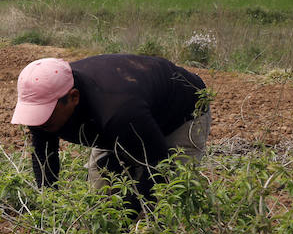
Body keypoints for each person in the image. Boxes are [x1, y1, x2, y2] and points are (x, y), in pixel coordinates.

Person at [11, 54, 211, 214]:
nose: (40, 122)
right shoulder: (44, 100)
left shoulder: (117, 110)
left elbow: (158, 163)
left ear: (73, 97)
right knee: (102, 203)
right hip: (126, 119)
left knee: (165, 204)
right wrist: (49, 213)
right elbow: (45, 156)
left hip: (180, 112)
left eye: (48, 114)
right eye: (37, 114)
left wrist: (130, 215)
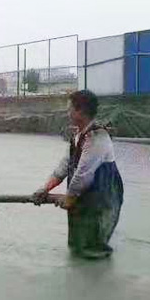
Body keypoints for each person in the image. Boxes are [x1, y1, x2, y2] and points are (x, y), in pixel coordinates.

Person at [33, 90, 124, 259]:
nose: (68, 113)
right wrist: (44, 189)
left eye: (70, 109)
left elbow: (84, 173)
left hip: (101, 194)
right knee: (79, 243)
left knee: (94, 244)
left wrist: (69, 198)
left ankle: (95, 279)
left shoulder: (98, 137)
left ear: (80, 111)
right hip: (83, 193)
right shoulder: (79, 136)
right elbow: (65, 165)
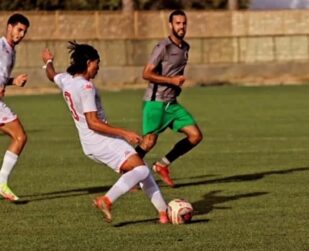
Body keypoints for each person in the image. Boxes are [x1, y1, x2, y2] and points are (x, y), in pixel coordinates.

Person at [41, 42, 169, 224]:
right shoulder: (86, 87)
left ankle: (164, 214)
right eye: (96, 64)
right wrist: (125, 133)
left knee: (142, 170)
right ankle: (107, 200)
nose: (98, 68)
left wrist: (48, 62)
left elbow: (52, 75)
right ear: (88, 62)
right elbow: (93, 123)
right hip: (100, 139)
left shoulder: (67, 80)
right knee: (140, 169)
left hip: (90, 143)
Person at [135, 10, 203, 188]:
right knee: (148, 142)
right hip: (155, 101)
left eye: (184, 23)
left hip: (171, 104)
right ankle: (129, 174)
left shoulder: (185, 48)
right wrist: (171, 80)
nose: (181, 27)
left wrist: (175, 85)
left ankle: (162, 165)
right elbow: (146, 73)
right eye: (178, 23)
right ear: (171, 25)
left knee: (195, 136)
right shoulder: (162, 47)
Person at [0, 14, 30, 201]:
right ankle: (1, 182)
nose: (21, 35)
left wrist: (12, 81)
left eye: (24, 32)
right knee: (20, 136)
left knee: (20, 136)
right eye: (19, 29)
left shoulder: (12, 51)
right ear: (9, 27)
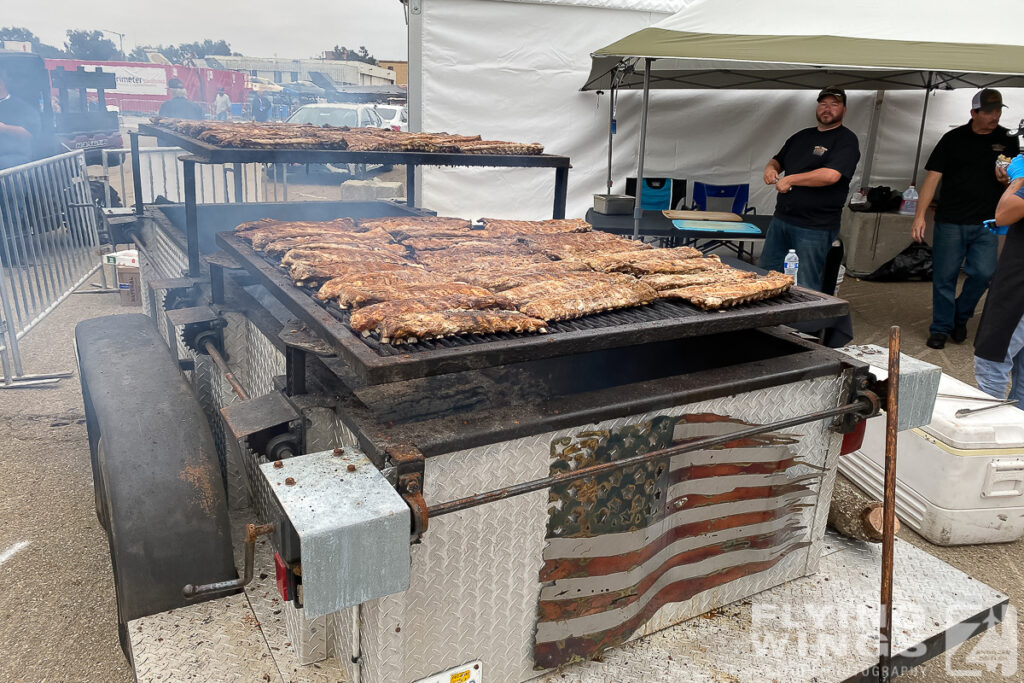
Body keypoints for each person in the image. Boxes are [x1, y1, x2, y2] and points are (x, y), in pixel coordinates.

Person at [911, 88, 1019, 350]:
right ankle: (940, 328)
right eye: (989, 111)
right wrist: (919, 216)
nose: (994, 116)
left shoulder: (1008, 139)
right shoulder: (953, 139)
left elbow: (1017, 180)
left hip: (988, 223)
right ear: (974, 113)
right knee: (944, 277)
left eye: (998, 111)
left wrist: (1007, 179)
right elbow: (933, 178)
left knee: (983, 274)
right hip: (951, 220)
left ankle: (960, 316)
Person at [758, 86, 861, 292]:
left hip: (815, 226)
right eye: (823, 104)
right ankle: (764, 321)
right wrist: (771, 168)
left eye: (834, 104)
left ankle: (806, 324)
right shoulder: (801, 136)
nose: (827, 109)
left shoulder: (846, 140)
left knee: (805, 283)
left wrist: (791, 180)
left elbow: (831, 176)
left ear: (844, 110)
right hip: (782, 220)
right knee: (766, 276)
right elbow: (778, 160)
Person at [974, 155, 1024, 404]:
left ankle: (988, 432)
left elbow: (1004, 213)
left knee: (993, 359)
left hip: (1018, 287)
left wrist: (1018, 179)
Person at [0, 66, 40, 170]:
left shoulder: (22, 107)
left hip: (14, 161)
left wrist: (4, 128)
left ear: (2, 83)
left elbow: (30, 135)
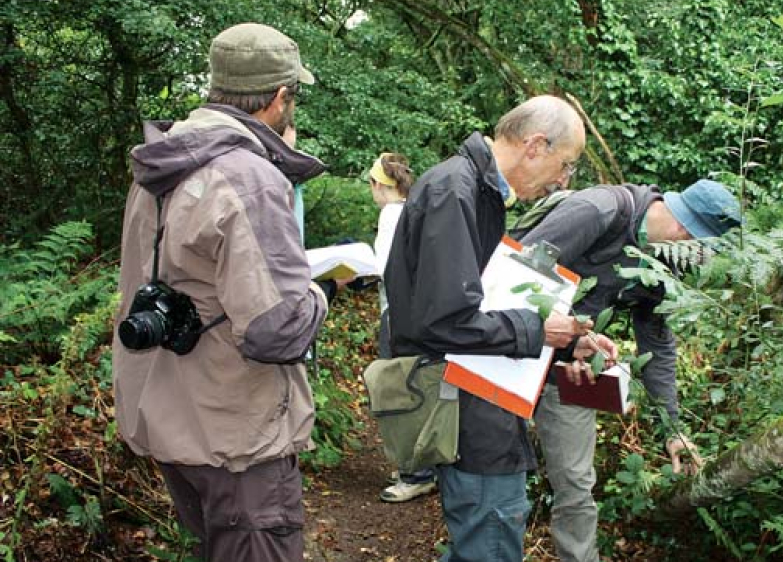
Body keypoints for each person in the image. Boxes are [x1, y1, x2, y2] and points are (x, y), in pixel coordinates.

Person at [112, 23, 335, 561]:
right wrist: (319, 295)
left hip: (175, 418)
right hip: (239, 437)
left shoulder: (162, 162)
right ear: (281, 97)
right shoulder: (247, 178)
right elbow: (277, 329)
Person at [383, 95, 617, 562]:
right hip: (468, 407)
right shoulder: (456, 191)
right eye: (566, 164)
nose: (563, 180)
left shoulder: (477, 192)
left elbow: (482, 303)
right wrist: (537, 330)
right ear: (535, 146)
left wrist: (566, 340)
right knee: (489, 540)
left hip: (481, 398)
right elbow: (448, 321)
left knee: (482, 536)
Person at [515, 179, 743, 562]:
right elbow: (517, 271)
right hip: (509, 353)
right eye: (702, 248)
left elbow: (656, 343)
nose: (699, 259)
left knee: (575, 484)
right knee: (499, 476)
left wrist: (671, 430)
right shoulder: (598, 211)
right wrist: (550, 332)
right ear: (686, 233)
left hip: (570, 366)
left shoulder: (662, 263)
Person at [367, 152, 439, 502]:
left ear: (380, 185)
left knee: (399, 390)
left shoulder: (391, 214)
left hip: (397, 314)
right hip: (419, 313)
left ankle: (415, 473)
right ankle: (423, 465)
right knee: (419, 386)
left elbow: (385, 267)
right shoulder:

····················

→ TASK BRIEF: Your output should be the lines above from the one that contains "left knee: (805, 283)" through the one that contains "right hip: (468, 407)", word for word, with pictures left out.

→ RESULT OF THE EXERCISE:
left knee: (805, 283)
left wrist: (791, 180)
left elbow: (831, 176)
left ear: (844, 110)
right hip: (782, 220)
right knee: (766, 276)
right elbow: (778, 160)
Person at [974, 155, 1024, 404]:
left ankle: (988, 432)
left elbow: (1004, 213)
left knee: (993, 359)
left hip: (1018, 287)
left wrist: (1018, 179)
Person at [0, 66, 40, 170]:
left shoulder: (22, 107)
left hip: (14, 161)
left wrist: (4, 128)
left ear: (2, 83)
left elbow: (30, 135)
Body keypoints for each person in the image. Boxes are [x1, y1, x2, y2] and points are (x, y), in pixel coordinates.

Person at [112, 23, 335, 561]:
right wrist: (319, 295)
left hip: (175, 418)
right hip: (239, 437)
left shoulder: (162, 162)
right ear: (281, 97)
right shoulder: (247, 178)
right elbow: (277, 329)
Person at [383, 95, 617, 562]:
right hip: (468, 407)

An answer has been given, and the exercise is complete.